7. Watch (Garmin). While I wish I could run endlessly without knowing how far and fast I'm going, I just cant' make it.  I need to know where I'm at, how long I've been out there and my elevation gain so far.  It can work for the best sometimes since not only do I use it to pace myself to run my fastest marathon (or whatever distance I'm doing), but I need it to know when I'm going too fast.  Especially early on, it's nice to know a certain pace is way too fast for the first 5 miles of a 50-miler. 

8. First Aid Kit. Ok, I don't usually carry my full first aid kit but as of late, I've made sure I have a few essentials. First and foremost, I carry water purification tablets. What if I run out of water, it's hot and I'm far from an aid station or car?  I should be able to get water from creeks or lakes without dying. I have a couple bandaids, ibuprofen, gauze. These items should keep me going in case I get blisters or fall. 

9. Map. If I go for a training run in the wilderness, I bring my map. For trail races I bring the map and the elevation profile. I've found I perform better if I know how to save my energy for hills so knowing where those hills are seems pretty helpful and just in case I fall behind, I have to have a map I understand.  I usually study my trails before I head out (even if it's a race and it's all supposed to be well marked). 

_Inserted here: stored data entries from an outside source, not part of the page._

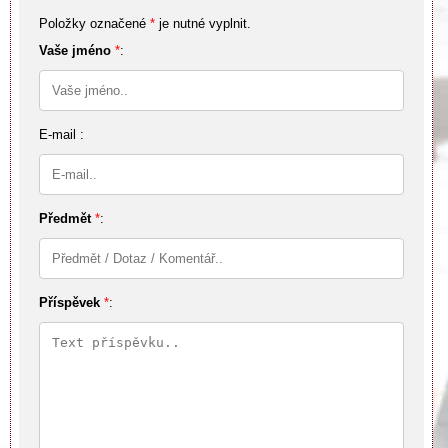
Položky označené
*
je nutné vyplnit.
Vaše jméno
*
:
E-mail :
Předmět
*
:
Příspěvek
*
: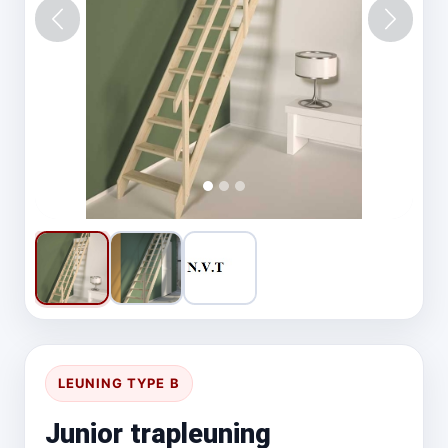
Vorige
Volgen
LEUNING TYPE B
Junior trapleuning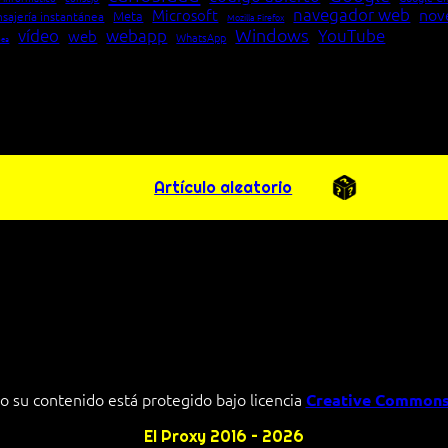
navegador web
nov
Microsoft
Meta
sajería instantánea
Mozilla Firefox
Windows
vídeo
webapp
YouTube
web
WhatsApp
pea
Artículo aleatorio
o su contenido está protegido bajo licencia
Creative Commons
El Proxy 2016 – 2026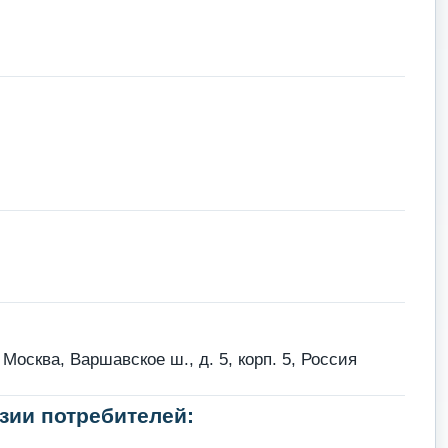
осква, Варшавское ш., д. 5, корп. 5, Россия
зии потребителей:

10. Cell Phone. Even if I'm racing, it's good to have some form of communication. A trail race (especially the long ones) is not like a road marathon where, if you get hurt, there's lots of people and paramedics to help. In the trails you're on your own until you find someone. Carrying a cell phone can get you help sooner rather than later or make your hike when hurt shorter.  

Now, while I'll focus on these items to pack tomorrow, right now, I'm still focused on the weather, which is holding up just fine... except that it's getting hotter.  Please stay in the los 70s!!